Data for the task Start Marker

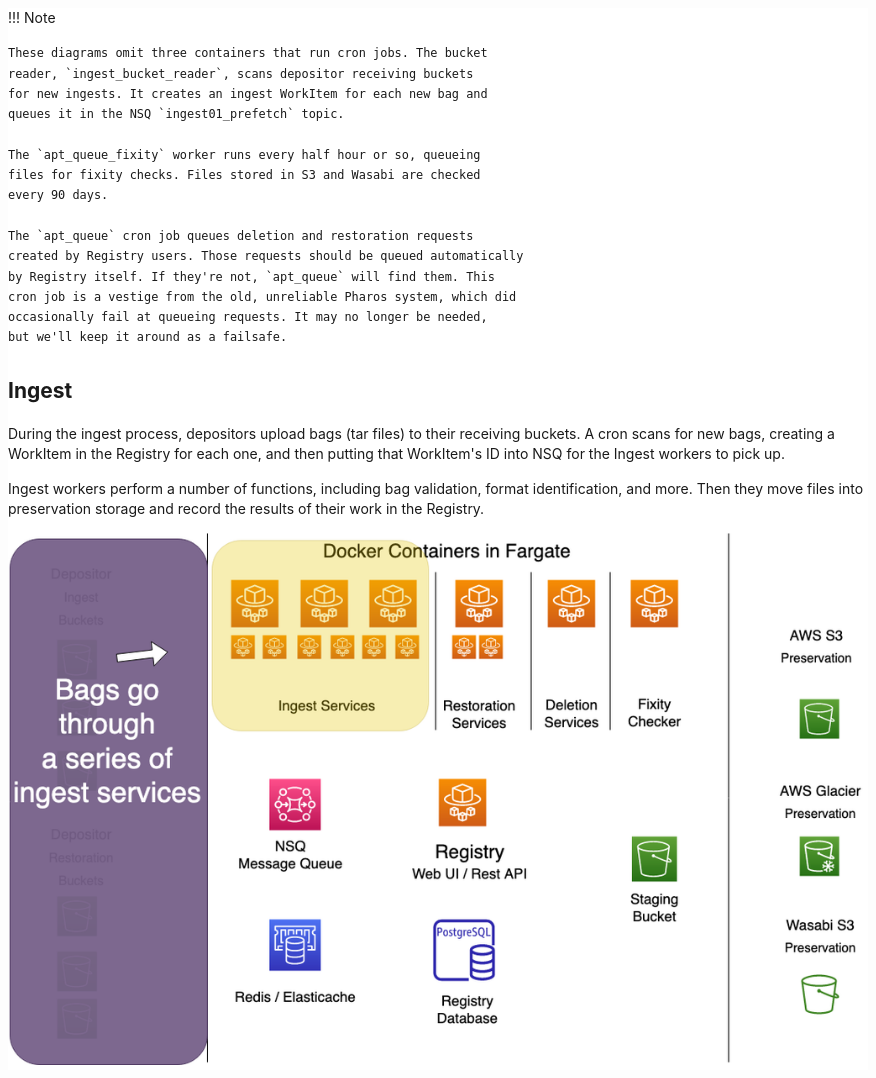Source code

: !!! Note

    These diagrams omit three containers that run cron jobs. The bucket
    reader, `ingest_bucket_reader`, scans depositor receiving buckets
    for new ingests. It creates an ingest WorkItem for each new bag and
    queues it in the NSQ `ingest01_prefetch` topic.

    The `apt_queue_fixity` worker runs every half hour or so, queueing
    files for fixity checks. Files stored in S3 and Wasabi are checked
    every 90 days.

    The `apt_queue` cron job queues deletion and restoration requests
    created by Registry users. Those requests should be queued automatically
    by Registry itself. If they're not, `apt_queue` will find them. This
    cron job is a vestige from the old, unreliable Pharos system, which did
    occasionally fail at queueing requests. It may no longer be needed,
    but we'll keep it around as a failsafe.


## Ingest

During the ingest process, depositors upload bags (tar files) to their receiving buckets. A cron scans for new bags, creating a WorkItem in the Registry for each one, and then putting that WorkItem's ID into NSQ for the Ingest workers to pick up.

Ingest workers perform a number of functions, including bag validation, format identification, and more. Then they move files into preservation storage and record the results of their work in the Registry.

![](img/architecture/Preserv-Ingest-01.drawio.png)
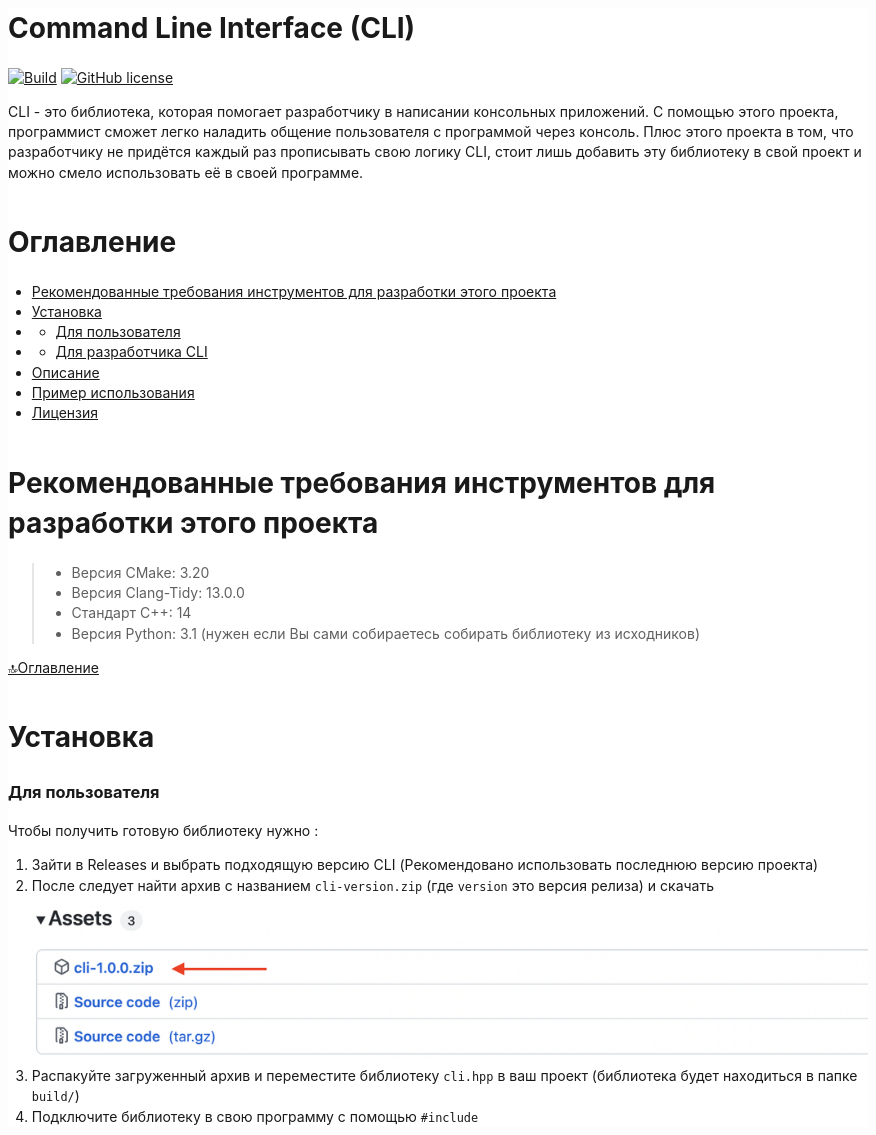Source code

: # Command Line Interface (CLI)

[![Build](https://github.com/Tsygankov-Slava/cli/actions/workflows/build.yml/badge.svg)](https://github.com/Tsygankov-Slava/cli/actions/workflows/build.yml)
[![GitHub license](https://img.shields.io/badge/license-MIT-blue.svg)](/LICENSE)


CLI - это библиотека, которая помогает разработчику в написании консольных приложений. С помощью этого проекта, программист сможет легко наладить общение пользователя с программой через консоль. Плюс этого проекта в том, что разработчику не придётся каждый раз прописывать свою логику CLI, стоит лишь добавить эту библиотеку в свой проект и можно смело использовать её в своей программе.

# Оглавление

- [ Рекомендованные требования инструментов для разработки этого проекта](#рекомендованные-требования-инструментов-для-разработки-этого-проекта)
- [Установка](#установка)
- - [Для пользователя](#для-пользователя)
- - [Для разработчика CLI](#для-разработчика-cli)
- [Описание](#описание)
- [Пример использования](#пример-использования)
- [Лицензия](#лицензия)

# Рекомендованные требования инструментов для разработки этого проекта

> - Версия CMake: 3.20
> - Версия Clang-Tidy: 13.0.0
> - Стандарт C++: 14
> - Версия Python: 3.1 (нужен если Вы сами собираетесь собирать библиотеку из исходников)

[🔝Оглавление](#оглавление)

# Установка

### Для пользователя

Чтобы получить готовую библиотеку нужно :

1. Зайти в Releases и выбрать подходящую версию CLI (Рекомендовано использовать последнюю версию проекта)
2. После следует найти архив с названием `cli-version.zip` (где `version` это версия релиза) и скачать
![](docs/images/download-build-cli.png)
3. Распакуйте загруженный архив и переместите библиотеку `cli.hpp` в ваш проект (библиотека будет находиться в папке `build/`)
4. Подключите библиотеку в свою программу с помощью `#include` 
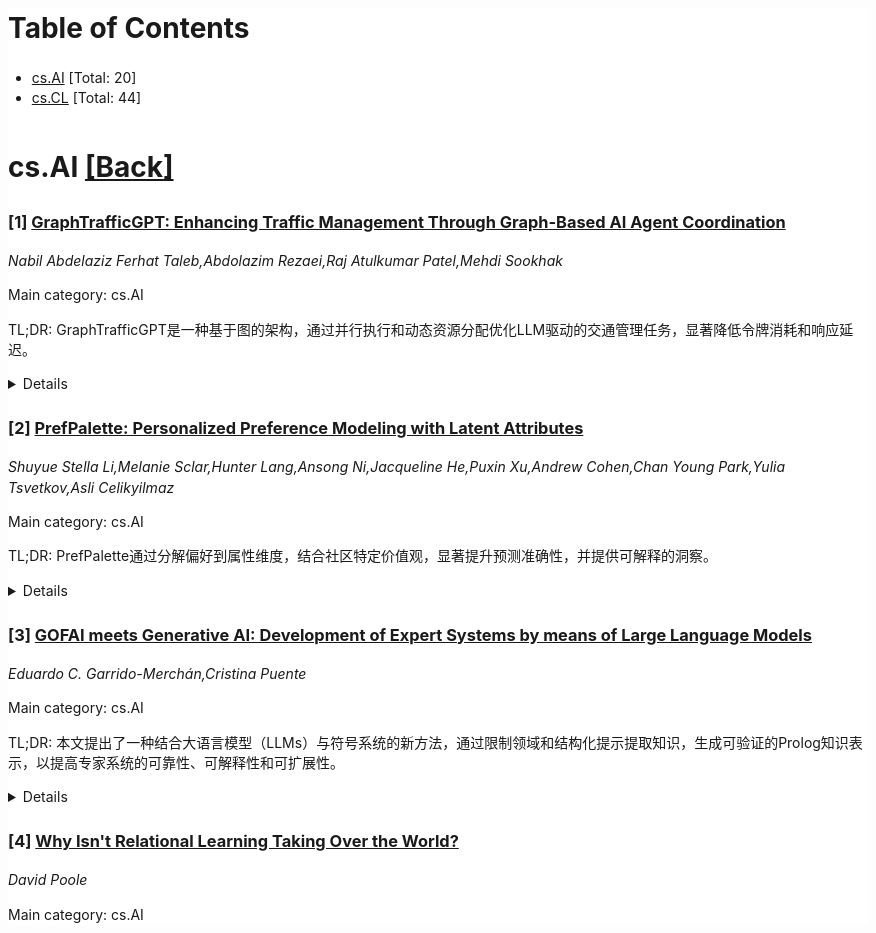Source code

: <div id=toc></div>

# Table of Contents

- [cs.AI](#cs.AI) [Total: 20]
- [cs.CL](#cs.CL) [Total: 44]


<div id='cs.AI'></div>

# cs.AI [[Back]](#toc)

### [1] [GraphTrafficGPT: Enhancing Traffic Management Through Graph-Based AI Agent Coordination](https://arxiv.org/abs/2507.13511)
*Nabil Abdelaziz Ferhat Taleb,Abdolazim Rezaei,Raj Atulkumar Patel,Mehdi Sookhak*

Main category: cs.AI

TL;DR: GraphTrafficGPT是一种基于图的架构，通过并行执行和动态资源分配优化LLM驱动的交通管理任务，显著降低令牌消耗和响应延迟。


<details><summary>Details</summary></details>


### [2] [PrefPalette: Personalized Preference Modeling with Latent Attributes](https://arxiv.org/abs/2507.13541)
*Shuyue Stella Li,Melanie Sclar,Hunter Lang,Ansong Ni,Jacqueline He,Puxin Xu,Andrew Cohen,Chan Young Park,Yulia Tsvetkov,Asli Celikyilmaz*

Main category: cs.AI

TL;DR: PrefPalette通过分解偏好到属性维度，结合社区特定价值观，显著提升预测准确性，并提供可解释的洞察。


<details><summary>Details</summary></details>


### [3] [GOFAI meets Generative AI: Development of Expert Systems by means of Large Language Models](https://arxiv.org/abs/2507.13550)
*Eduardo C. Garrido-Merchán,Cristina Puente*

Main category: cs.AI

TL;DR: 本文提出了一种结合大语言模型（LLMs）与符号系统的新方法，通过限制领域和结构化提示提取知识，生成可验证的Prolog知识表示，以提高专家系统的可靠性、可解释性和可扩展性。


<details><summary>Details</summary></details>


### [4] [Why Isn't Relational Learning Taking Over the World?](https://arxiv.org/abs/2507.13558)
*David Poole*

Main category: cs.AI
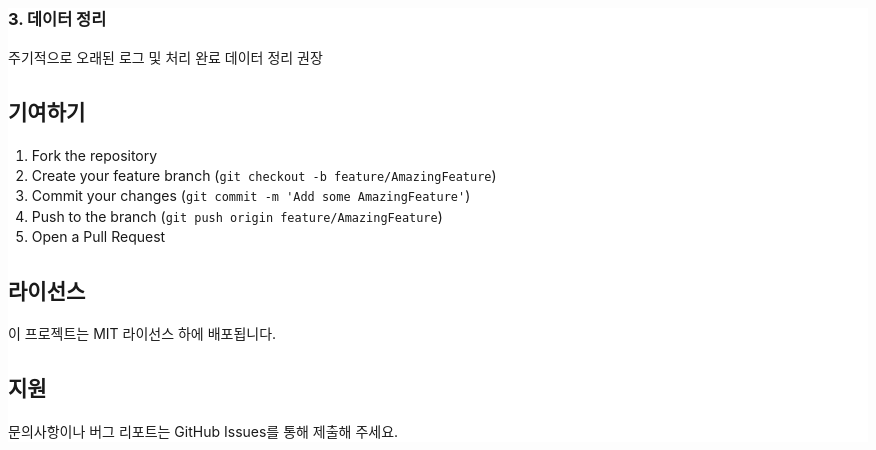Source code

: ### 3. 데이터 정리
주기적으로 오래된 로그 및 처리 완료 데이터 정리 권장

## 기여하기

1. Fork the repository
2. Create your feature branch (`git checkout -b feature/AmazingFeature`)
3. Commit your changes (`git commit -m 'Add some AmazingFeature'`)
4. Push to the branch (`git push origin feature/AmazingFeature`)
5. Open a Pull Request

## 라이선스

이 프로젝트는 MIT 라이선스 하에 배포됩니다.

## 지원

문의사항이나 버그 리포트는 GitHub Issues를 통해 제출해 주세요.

Data for the task End Marker

In the listing, return each line containing the string "queueing".

    The `apt_queue_fixity` worker runs every half hour or so, queueing
    occasionally fail at queueing requests. It may no longer be needed,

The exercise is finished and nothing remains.